– Ну что, Анфисушка, про батьку-то слышно?
От слез девка уже икала, а теперь и краснеть начала – стыдно и за мачеху, и за себя. Но это хорошо, что краснела: стало быть, в себя приходила.
– Как там он сейчас? Бьется, поди, кровь проливает за царя-батюшку. Хорошо вам: всю жизнь будете гордиться. Воин!
Но и совсем доводить тоже ни к чему. Поправив поудобнее сползающую Глафиру – та в ответ снова застонала, а то уж напугала, притихнув – отец Василий продолжил:
– Помню, на рыбалку мы ходили в позату осень. Батька ваш, Пахом, еще прихожан пара-тройка, да мой Учи. Рыбищи тогда наловили! А пес Учи, Того – знаешь его? – тогда щенком был. Учи только начал с собой его брать. Вот твой батька достал из реки рыбину – величиной с бочку, право слово! – и на берег ее.
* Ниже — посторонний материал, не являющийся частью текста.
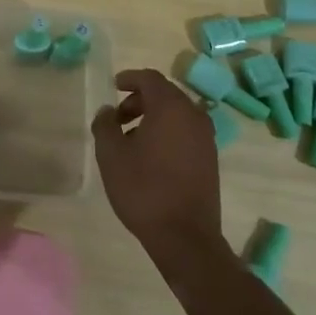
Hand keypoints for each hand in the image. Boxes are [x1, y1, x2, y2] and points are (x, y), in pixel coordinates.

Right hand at [92, 69, 227, 280]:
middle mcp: (194, 116)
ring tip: (130, 138)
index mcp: (171, 108)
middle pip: (165, 94)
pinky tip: (149, 155)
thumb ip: (105, 125)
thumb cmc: (144, 188)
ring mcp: (206, 138)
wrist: (185, 236)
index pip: (150, 78)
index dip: (130, 78)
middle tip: (117, 117)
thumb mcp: (111, 154)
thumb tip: (107, 111)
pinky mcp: (210, 158)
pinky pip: (186, 131)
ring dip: (153, 117)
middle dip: (139, 100)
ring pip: (177, 114)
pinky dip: (167, 131)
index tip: (113, 86)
И тут Того подкрался. Постоял, посмотрел, обнюхал так осторожно. Да как завизжит! И в лес. Учи аж побагровел весь, несмотря на черноту, да следом еще быстрее пса помчался. Изловил, приволок обратно, и давай костерить на своем наречии. Глаза горят, кулаком грозит… Думаешь, дедка-тунгус добрый? А вот не признала б ты его!
Девка, всхлипывая, смеялась.
– А Того что?
– А что Того? Сел, уши развесил, да знай себе скулит жалко. «Ай, шкура снимать!» – вопит Учи уже по-русски, и пес ему вторит воем.
– Ой! Излупил, поди?
– Да куда там… Часа не прошло – втихушку уже чесал да рыбой потчевал.
Анфиска вытащила тощую ручонку из руки отца Василия – принялась мачеху по плечу гладить.
– Ничо, ничо, не тревожься… Все хорошо, – сдавленно отозвалась та.
– Мамочка!
– Шшш… Тихо. Не плачь.
– Ты ж не помрешь, да?
– Нет, милая. Не помру.
Отец Василий вздохнул против воли.
Так доковыляли до лечебницы. Отец Василий занес Глафиру, на лавку уложил – и сам рядом бухнулся отдышаться. Анфиску за фельдшером Иваном послал – ноги уже не шли. Пятьдесят четыре года, не юноша.
– Эка невидаль – место занимать, – едва взглянув на роженицу, скривился фельдшер.
Поправил на носу очки, перевел недобрый взгляд на отца Василия.
И голос тоже груб – да только он не со зла.
Боялся Иван. Тяжела его доля. Доктор сбежал до разлива реки, второй фельдшер от тифа умер – остался на семитысячный город лишь Иван с тремя сестрами, а в лечебнице – ни шиша. Все на нужды армии, а тут не военный госпиталь: спасибо и за касторку, а на бинты пускали старые простыни.
– Первенец у нее. Ну, да ничего. Пойдем мы, Иван. Подумаешь, помрет –трое станут сиротами. Мир не без добрых людей – небось, прокормятся.
– У меня четверо помирают!
– Так и я о чем?
– Пусть полежит часок – операция у нас. Потом перенесем ее, если до тех пор не родит.
Анфиска осталась с Глафирой, а отец Василий взглянул на часы лечебницы – и едва не бегом бросился в церковь. Но по дороге вспомнил о том несчастном, что остался на берегу рядом с трупом кобылы. Остановился, развернулся – пошел в полицейскую управу.
Как полицмейстер уехал, та только и работала, что на словах. И без того там лишь десяток человек, а теперь, можно считать, что совсем никого. Гудели, не просыхая.
Отец Василий отчаялся объяснять, что надо бы тела унести. Взял со стола осоловелого полицейского клочок бумаги да карандаш и быстро нацарапал, кто и где с собой счеты свел.
– Как трезвый кто придет – передай, – велел, не особо надеясь, что и эти его слова будут услышаны.
Полицейский поднес дрожавшей рукой записку прямо к глазам, зевнул и вдруг заговорил вполне связно:
– Мертвецы, что ль? Так бы сразу и говорил. У нас тут как раз гостит сыщик настоящий, из сыска – вот он пусть поработает. Убиенные – то его забота, а тут – аж двое.
– Да какие… – начал было отец Василий, а потом рукой махнул. Пусть думают так, лишь бы позаботились о покойниках.
Чудом не опоздав, он провел вечерню без должного чувства, думая о суетном – о наводнении, о Глафире с ее младенцем, о Николке, о том, втором, в воде. Помянул про себя в молитве грешников.